32.Les aspirations de l’automne’ is the title of a chapter in Michelet’s L’amour and ‘Je vois d’ici une dame’ the beginning of a passage within that chapter (see letter 14, n. 19). Van Gogh had copied the piece earlier, both for his brother – in letter 14 and in a poetry album – and for Annie Slade-Jones, his former landlady in London; see Pabst 1988, pp. 22, 65.
33. ‘J’aimais cette petite ville singulière’ has been taken from Michelet’s La mer (1861), book 1, ‘Un regard sur les mers’, chapter 2, ‘Plages, grèves et falaises’, which describes the pleasant seaside town of Granville in Normandy. Ed. Paris 1861, pp. 13-20 (quotation on p. 14). This also occurs in a poetry album made for Theo, as well as on a loose sheet containing several texts (see RM5). See Pabst 1988, pp. 13, 87. In La mer, Michelet describes in a lyrical, discursive manner the relationship between man and the sea.
36. Biblical.
39. This conviction was inspired in part by Mr van Gogh, who urged Vincent to seek human society in order to improve his social skills. See letter 141, l. 55.
40. This pronouncement can be traced to a conversation Van Gogh had with the Rev. Gagnebin; see letter 142.
41. Robinson Crusoe is the protagonist of Daniel Defoe’s novel The life and strange surprising adventures of Robinson Crusoe of York, mariner (1719), the story of a man who lived for years in isolation on a tropical island. His physical and moral survival is due to his strength of mind and resourceful nature.
42. Van Gogh is perhaps referring to the native Friday, Robinson Crusoe’s companion during his last years on the island.
44. Regarding the conscience as a gift of God, see letter 133, n. 12.
49. ‘(Let us) raise our hearts on high’. An old liturgical exclamation uttered upon the elevation of the Eucharist; cf. Lam. 3:41, ‘Nun levemus corda nostra cum manibus ad Dominum in caelos’. ‘Sursum corda’ was Thomas Moore’s motto. Cf. also hymn 43, ‘Hoog, omhoog, het hart naar boven’ (Raise, on high, our hearts to the heavens) and Pabst 1988, p. 62.
54. Vincent must have sent this letter to Theo’s temporary address. The sales trip lasted for several weeks: Theo had already visited Amsterdam, Utrecht and Rotterdam before 4 April, but by 19 April the trip had evidently come to an end. In this period Theo paid Vincent a second visit (FR b1085, H.G. Tersteeg to Theo, 4 April, and FR b975).
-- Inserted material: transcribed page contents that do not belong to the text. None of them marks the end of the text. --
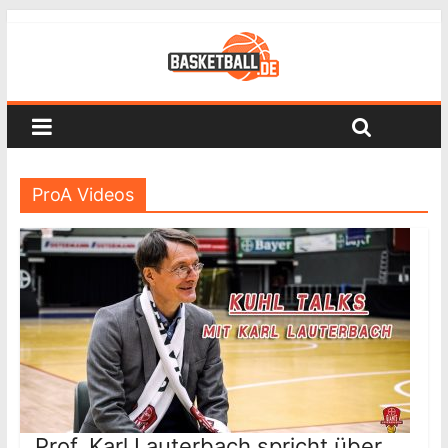
ProA Videos
Prof. Karl Lauterbach spricht über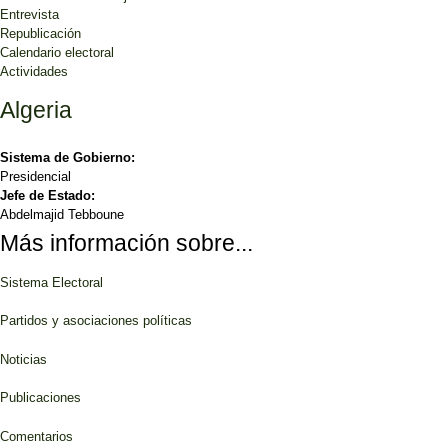
Entrevista
Republicación
Calendario electoral
Actividades
Algeria
Sistema de Gobierno:
Presidencial
Jefe de Estado:
Abdelmajid Tebboune
Más información sobre...
Sistema Electoral
Partidos y asociaciones políticas
Noticias
Publicaciones
Comentarios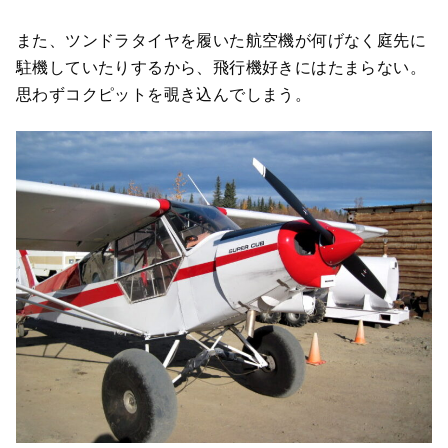
また、ツンドラタイヤを履いた航空機が何げなく庭先に
駐機していたりするから、飛行機好きにはたまらない。
思わずコクピットを覗き込んでしまう。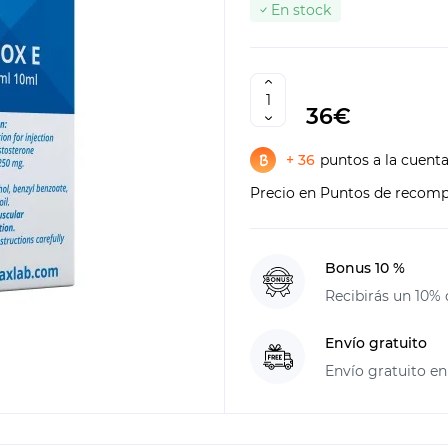
En stock
36€
+ 36
puntos a la cuent
Precio en Puntos de recom
Bonus 10 %
Recibirás un 10% 
Envío gratuito
Envío gratuito en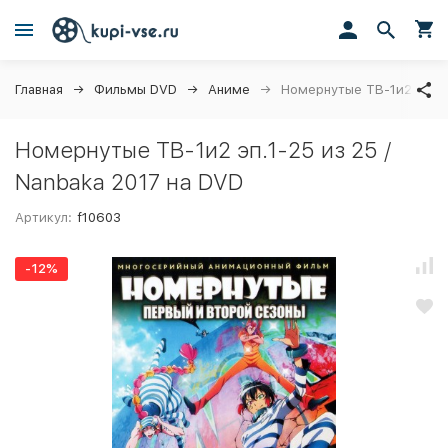
Главная
Фильмы DVD
Аниме
Номернутые ТВ-1и2 эп.1-2
Номернутые ТВ-1и2 эп.1-25 из 25 /
Nanbaka 2017 на DVD
Артикул:
f10603
-12%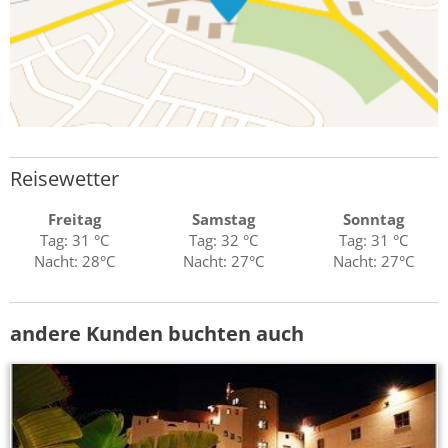
Reisewetter
Freitag
Samstag
Sonntag
Tag: 31 °C
Tag: 32 °C
Tag: 31 °C
Nacht: 28°C
Nacht: 27°C
Nacht: 27°C
andere Kunden buchten auch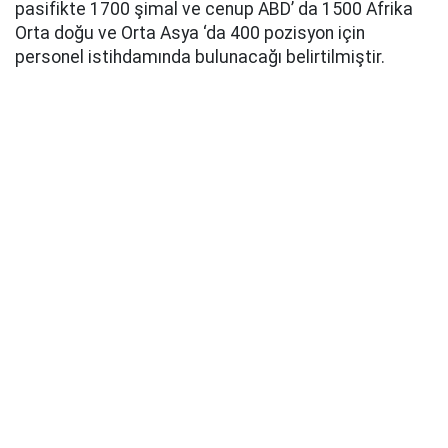
pasifikte 1700 şimal ve cenup ABD’ da 1500 Afrika
Orta doğu ve Orta Asya ‘da 400 pozisyon için
personel istihdamında bulunacağı belirtilmiştir.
55. See letter 141 with regard to August Carel Adler’s Sunday school in Barndesteeg. Mr van Gogh was not very enthusiastic about Vincent’s attachment to the Sunday school; over a week later he wrote to Theo: ‘I received a detailed letter from Vincent. He wanted so much to continue with that Sunday school, but even though I allowed him not to break it off so abruptly, I seriously advised him yet again to distance himself from it, in view of the great amount of work required by his studies and because of the danger of putting his heart into an activity of secondary importance and neglecting the main issue. Did you visit him? And how did you find him? We heard from the Strickers that they had once again been delighted to have him stay with them’ (FR b974, 12 April 1878).